How to simplify an ideal (f,g) division with remainder

Question

suppose we have an ideal $(f,g)\subseteq K[X]$ for an euclidean domain $K$. Where $f,g\in K[X]$. Can we always simplify the ideal by using division with remainder?

Example:

$(1+x^2, 5+x^3)\subseteq\mathbb{Z}[X]$ It is $(1+x^2, 5+x^3)=(x-5, 26)$

How do we attempt the division with remainder?

$(x^3+5)\div (x^2+1)=x~~ R~~5-x$ ($R~~ 5-x$ means that the remainder is $5-x$)

Since $x^3+5=x(x^2+1)+(5-x)$

Now we use a 2nd division with remainder:

$(x^2+1)\div (-x+5)= -x+5~~ R~~ 26$

Since $x^2+1=(-x+5)(-x-5)+26$

And we conclude $(x^3+5, x^2+1)=(x-5, 26)$

Can this always be done? We need an euclidean domain for this, right? (Else we can not use division with remainder) The "algorithm" is always(?) like above?

We first divide $f\div g$ (with $\deg f\geq \deg g$) and get a remainder $R_1$, then we divide $g$ by $R_1$ and get a remainder $R_2$ and our ideal reduces too:

$(f,g)=(R_1, R_2)$

Can you approve this? Thanks in advance.

Answer 1

suppose we have an ideal $(f,g)\subseteq K[X]$ for an euclidean domain $K$. Where $f,g\in K[X]$. Can we always simplify the ideal by using division with remainder?

Yes, in a Euclidean domain, you can always divide one nonzero element by another, and simplify every set of generators of an ideal to a single element that generates the entire ideal.

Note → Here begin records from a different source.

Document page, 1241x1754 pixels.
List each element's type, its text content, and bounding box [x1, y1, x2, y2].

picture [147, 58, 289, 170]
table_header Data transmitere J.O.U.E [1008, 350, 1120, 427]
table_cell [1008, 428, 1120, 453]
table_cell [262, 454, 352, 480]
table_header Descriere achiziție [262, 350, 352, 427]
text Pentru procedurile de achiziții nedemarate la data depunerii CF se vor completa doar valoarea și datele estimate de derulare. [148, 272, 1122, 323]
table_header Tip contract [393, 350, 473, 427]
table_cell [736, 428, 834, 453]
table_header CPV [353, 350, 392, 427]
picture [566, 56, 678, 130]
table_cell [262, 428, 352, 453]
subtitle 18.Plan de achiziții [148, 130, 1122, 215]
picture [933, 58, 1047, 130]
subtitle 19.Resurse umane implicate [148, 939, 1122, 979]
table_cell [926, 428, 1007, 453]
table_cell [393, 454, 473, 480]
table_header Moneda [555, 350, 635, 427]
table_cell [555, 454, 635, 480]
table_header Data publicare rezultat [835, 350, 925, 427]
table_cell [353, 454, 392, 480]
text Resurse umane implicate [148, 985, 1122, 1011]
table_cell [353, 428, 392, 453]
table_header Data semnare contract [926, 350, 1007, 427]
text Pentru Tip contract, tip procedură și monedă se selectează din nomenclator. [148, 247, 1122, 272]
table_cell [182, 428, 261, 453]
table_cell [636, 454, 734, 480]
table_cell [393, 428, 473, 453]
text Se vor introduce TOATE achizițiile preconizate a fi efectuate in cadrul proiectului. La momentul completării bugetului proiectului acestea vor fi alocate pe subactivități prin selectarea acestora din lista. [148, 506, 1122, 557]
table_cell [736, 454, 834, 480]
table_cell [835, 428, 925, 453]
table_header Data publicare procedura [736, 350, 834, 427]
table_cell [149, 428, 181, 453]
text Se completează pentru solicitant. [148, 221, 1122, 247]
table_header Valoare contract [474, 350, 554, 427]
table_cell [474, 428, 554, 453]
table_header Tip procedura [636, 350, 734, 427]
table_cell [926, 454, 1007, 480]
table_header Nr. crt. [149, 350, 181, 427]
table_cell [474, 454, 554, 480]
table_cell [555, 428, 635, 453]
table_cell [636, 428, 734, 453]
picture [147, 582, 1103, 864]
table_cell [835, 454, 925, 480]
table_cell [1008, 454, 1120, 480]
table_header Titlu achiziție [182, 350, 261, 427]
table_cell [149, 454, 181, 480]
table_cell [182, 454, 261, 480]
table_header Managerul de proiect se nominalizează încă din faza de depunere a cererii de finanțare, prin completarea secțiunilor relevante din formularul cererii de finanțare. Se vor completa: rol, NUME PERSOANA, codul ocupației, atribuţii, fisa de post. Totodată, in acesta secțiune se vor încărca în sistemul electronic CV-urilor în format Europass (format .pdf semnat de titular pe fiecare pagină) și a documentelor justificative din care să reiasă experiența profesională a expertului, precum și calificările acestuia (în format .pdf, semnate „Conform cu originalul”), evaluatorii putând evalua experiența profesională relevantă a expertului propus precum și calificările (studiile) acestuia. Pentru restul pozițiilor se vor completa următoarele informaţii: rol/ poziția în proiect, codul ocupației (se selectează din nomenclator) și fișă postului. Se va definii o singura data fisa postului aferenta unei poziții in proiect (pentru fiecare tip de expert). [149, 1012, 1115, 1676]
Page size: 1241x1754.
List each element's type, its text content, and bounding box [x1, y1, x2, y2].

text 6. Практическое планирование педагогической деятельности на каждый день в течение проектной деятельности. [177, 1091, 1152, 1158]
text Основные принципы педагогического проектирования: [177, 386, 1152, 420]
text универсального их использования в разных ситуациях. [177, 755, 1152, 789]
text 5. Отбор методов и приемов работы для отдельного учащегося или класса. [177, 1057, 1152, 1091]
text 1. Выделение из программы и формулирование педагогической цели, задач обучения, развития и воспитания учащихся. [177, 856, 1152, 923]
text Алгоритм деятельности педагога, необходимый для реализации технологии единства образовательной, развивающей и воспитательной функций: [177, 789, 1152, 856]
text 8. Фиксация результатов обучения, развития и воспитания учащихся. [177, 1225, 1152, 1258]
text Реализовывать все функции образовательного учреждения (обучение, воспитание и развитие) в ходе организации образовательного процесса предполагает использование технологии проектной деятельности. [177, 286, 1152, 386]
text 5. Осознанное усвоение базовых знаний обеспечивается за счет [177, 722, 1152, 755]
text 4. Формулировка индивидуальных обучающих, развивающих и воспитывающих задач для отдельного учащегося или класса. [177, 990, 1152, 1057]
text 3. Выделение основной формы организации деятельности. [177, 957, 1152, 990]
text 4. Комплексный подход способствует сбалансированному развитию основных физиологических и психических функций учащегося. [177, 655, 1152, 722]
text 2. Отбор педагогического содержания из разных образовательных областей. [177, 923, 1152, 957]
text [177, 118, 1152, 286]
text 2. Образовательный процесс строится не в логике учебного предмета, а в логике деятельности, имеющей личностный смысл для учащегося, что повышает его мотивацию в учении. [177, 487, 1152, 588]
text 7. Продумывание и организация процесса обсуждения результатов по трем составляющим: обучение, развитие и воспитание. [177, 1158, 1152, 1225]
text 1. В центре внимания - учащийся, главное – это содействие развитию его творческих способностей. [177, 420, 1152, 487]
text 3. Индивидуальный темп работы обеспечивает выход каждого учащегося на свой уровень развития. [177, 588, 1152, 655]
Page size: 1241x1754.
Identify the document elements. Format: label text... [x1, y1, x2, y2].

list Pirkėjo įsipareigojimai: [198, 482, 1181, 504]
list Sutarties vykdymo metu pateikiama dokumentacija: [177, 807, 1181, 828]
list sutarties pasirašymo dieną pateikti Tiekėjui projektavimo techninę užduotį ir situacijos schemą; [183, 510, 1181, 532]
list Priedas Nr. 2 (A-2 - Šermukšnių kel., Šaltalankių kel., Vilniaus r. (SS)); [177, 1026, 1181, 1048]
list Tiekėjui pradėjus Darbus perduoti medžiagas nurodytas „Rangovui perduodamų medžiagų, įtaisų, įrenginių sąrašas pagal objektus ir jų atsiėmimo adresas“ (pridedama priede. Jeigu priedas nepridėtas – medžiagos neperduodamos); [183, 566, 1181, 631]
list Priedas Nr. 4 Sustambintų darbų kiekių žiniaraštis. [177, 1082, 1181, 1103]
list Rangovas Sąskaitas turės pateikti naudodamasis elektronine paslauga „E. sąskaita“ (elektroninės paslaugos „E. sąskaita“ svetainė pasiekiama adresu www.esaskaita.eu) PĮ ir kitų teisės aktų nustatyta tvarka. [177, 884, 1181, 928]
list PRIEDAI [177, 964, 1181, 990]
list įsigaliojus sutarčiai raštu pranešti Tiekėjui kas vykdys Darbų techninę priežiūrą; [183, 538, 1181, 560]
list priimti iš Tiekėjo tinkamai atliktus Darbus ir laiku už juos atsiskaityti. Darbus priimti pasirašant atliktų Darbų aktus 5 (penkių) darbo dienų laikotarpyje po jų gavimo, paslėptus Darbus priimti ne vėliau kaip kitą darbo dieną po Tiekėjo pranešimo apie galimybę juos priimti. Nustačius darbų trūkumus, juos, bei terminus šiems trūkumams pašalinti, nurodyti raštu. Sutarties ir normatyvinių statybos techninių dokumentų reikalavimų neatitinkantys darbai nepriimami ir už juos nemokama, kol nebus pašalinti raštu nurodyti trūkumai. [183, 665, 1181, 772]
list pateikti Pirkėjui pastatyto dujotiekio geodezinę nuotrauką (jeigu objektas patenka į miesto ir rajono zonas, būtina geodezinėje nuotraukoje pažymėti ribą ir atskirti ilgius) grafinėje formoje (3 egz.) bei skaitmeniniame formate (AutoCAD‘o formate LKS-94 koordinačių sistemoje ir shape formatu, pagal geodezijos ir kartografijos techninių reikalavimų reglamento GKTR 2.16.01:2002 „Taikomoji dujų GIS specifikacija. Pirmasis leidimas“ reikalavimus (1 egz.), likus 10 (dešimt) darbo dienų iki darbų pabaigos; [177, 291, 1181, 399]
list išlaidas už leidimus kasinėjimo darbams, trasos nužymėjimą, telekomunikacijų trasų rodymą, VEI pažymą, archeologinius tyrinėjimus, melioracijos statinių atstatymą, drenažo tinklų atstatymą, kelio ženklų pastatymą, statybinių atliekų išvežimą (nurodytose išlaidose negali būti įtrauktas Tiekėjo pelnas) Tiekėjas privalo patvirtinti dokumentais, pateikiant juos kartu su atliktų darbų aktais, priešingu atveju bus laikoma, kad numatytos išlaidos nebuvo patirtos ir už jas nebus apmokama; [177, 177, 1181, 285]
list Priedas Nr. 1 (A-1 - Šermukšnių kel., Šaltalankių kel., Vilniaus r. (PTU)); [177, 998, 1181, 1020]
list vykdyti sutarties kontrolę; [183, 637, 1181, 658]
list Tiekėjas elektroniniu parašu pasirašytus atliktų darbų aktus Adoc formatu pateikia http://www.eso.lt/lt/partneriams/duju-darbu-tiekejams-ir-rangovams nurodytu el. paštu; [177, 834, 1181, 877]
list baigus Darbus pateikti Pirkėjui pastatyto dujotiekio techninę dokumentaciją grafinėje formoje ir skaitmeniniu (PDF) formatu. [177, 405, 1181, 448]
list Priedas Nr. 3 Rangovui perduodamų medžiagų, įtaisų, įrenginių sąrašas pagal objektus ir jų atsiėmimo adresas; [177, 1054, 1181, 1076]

Example: $(1+x^2, 5+x^3)\subseteq\mathbb{Z}[X]$ ...

You do realize that $\mathbb Z[x]$ is not a Euclidean domain, right?

Can this always be done? We need an euclidean domain for this, right? (Else we can not use division with remainder) The "algorithm" is always(?) like above?

You can always divide by a monic polynomial in any polynomial ring $R[x]$. You don't have to have a Euclidean domain to do that. The division you did does in fact produce an equivalent set of generators with lesser degrees in cases like you describe.

Answer 2

I guess not. Remember that $\mathbf{Z}[x]$ is not an euclidean domain. In fact, $I = (2, x)$ is not principal. So, it's not possible do this algorithm for every pairs of polynomials. If $F$ is a field, then $F[x]$ is euclidean. At this case, if $I=(f,g)$ with $\deg f \geq \deg g$, there is $q, r \in F[x]$ such that $f = q g + r$ and $\deg r < \deg g$ or $r = 0$. So $(f, g) = (r, g)$. We can continue this process and it'll end in a finite number of steps. Everything is ok and you can prove that I is principal. It's not a surprise: we can use Bezout's Theorem to obtain $I = (\gcd(f, g))$.

Note that the only problem with your algorithm is the existence of a division process.